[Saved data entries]
-------

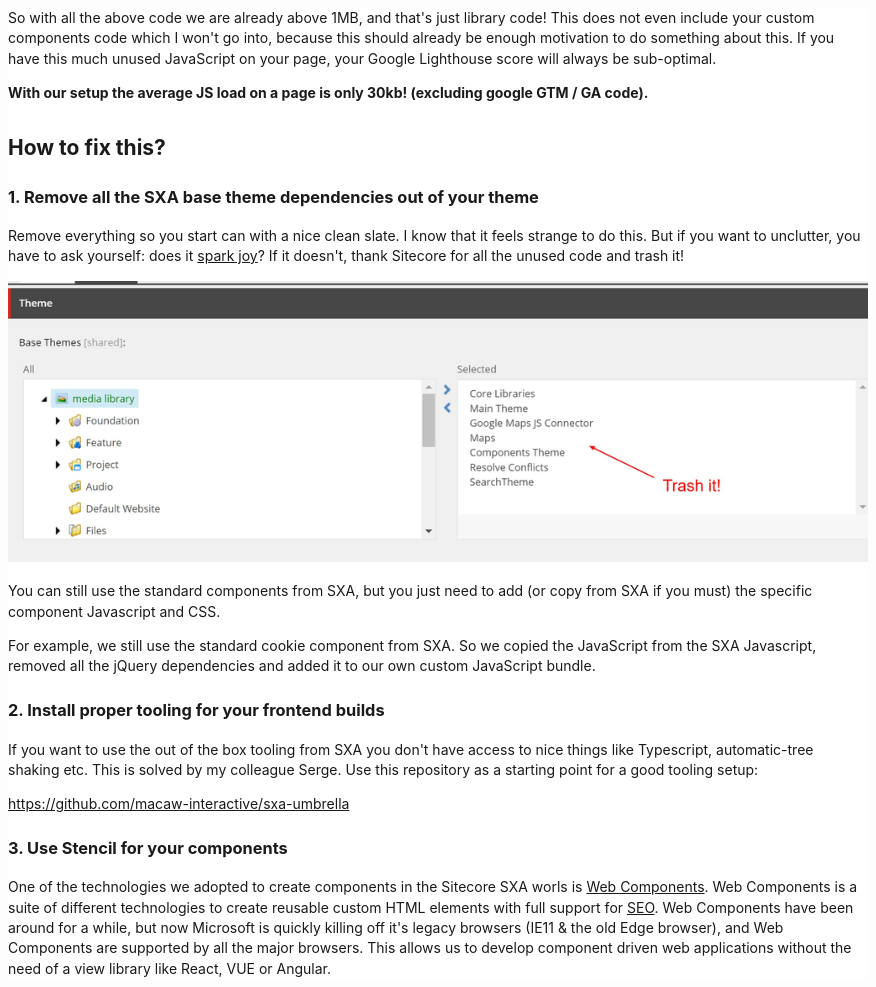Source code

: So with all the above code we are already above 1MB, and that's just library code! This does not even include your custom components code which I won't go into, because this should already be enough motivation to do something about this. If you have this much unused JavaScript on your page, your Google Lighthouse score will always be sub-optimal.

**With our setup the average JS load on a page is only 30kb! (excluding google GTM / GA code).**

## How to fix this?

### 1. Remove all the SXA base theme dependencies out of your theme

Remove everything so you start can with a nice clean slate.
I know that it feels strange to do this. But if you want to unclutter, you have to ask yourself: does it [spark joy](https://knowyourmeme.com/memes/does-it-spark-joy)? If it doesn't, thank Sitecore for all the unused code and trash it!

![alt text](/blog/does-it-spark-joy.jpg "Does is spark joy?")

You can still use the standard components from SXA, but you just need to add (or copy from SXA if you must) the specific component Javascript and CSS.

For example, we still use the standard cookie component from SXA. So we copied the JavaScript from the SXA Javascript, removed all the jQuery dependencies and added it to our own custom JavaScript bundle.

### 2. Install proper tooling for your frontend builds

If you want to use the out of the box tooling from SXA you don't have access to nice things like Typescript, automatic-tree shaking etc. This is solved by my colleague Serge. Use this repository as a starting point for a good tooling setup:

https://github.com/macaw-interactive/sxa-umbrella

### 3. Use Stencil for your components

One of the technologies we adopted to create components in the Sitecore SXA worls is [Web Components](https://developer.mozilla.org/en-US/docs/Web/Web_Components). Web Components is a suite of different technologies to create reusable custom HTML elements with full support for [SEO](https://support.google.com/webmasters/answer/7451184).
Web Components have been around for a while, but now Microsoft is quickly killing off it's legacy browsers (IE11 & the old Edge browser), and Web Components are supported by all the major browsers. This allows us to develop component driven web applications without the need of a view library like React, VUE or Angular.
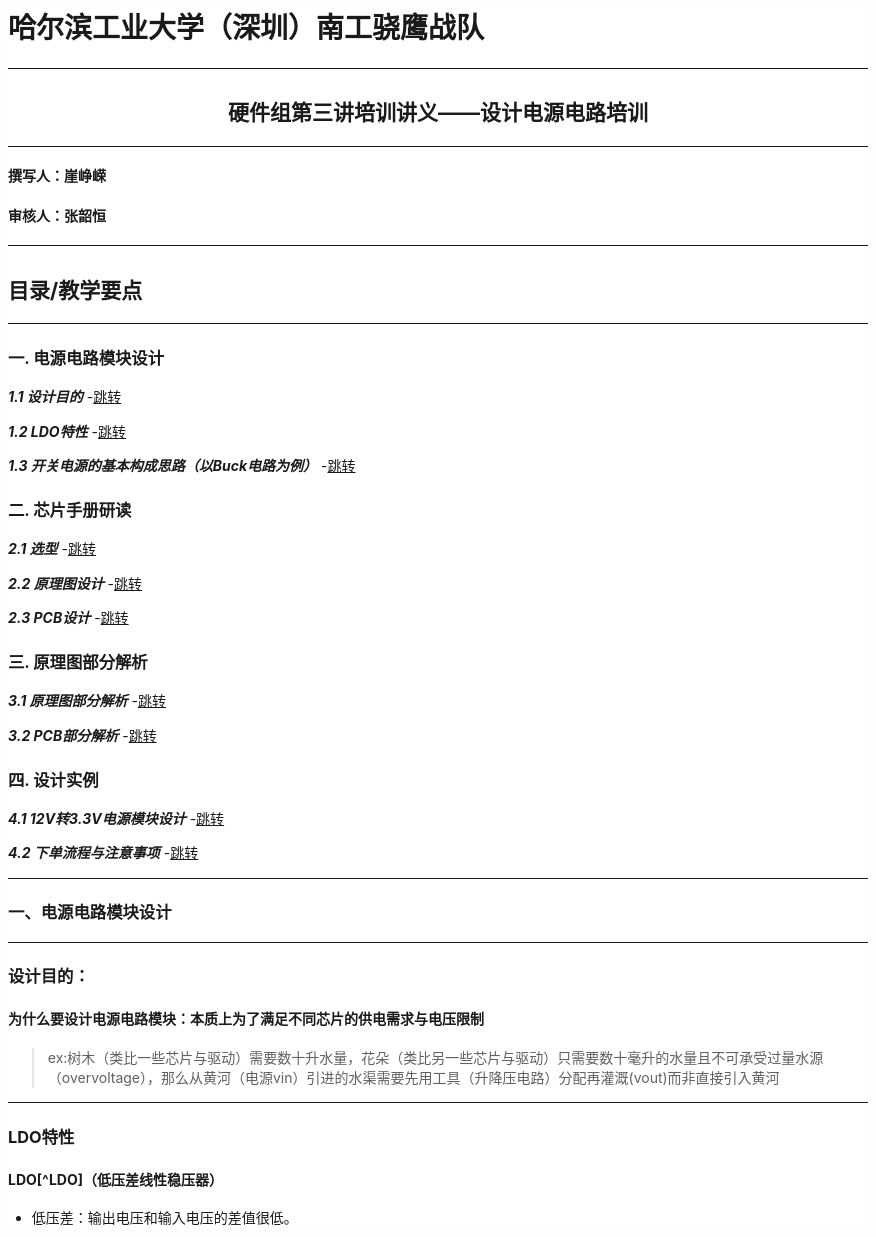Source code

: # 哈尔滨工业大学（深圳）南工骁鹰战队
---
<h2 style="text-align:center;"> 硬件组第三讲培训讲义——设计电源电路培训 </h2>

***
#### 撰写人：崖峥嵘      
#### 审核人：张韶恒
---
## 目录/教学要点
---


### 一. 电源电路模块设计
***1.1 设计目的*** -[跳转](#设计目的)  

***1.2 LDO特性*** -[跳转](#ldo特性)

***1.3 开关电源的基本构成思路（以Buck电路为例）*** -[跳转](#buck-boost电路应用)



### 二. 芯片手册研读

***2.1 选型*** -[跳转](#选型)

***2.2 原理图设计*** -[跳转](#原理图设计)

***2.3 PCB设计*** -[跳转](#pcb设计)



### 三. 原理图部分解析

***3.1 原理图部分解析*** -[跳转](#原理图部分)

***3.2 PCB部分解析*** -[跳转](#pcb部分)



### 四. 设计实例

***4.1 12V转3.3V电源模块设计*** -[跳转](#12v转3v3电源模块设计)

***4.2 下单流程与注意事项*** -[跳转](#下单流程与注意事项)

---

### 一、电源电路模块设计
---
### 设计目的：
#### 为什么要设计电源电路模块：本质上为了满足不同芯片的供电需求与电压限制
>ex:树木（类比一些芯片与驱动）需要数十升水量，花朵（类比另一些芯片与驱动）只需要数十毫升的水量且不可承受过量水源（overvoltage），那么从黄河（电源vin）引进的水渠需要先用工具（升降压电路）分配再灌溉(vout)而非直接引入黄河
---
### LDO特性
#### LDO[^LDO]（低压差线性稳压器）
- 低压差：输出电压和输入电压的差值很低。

-------

The expected output is every entry above, retyped exactly, with the pictures removed.

Source code

: So with all the above code we are already above 1MB, and that's just library code! This does not even include your custom components code which I won't go into, because this should already be enough motivation to do something about this. If you have this much unused JavaScript on your page, your Google Lighthouse score will always be sub-optimal.

**With our setup the average JS load on a page is only 30kb! (excluding google GTM / GA code).**

## How to fix this?

### 1. Remove all the SXA base theme dependencies out of your theme

Remove everything so you start can with a nice clean slate.
I know that it feels strange to do this. But if you want to unclutter, you have to ask yourself: does it [spark joy](https://knowyourmeme.com/memes/does-it-spark-joy)? If it doesn't, thank Sitecore for all the unused code and trash it!

![alt text](/blog/does-it-spark-joy.jpg "Does is spark joy?")

You can still use the standard components from SXA, but you just need to add (or copy from SXA if you must) the specific component Javascript and CSS.

For example, we still use the standard cookie component from SXA. So we copied the JavaScript from the SXA Javascript, removed all the jQuery dependencies and added it to our own custom JavaScript bundle.

### 2. Install proper tooling for your frontend builds

If you want to use the out of the box tooling from SXA you don't have access to nice things like Typescript, automatic-tree shaking etc. This is solved by my colleague Serge. Use this repository as a starting point for a good tooling setup:

https://github.com/macaw-interactive/sxa-umbrella

### 3. Use Stencil for your components

One of the technologies we adopted to create components in the Sitecore SXA worls is [Web Components](https://developer.mozilla.org/en-US/docs/Web/Web_Components). Web Components is a suite of different technologies to create reusable custom HTML elements with full support for [SEO](https://support.google.com/webmasters/answer/7451184).
Web Components have been around for a while, but now Microsoft is quickly killing off it's legacy browsers (IE11 & the old Edge browser), and Web Components are supported by all the major browsers. This allows us to develop component driven web applications without the need of a view library like React, VUE or Angular.
Source code

: # 哈尔滨工业大学（深圳）南工骁鹰战队
---
<h2 style="text-align:center;"> 硬件组第三讲培训讲义——设计电源电路培训 </h2>

***
#### 撰写人：崖峥嵘      
#### 审核人：张韶恒
---
## 目录/教学要点
---


### 一. 电源电路模块设计
***1.1 设计目的*** -[跳转](#设计目的)  

***1.2 LDO特性*** -[跳转](#ldo特性)

***1.3 开关电源的基本构成思路（以Buck电路为例）*** -[跳转](#buck-boost电路应用)



### 二. 芯片手册研读

***2.1 选型*** -[跳转](#选型)

***2.2 原理图设计*** -[跳转](#原理图设计)

***2.3 PCB设计*** -[跳转](#pcb设计)



### 三. 原理图部分解析

***3.1 原理图部分解析*** -[跳转](#原理图部分)

***3.2 PCB部分解析*** -[跳转](#pcb部分)



### 四. 设计实例

***4.1 12V转3.3V电源模块设计*** -[跳转](#12v转3v3电源模块设计)

***4.2 下单流程与注意事项*** -[跳转](#下单流程与注意事项)

---

### 一、电源电路模块设计
---
### 设计目的：
#### 为什么要设计电源电路模块：本质上为了满足不同芯片的供电需求与电压限制
>ex:树木（类比一些芯片与驱动）需要数十升水量，花朵（类比另一些芯片与驱动）只需要数十毫升的水量且不可承受过量水源（overvoltage），那么从黄河（电源vin）引进的水渠需要先用工具（升降压电路）分配再灌溉(vout)而非直接引入黄河
---
### LDO特性
#### LDO[^LDO]（低压差线性稳压器）
- 低压差：输出电压和输入电压的差值很低。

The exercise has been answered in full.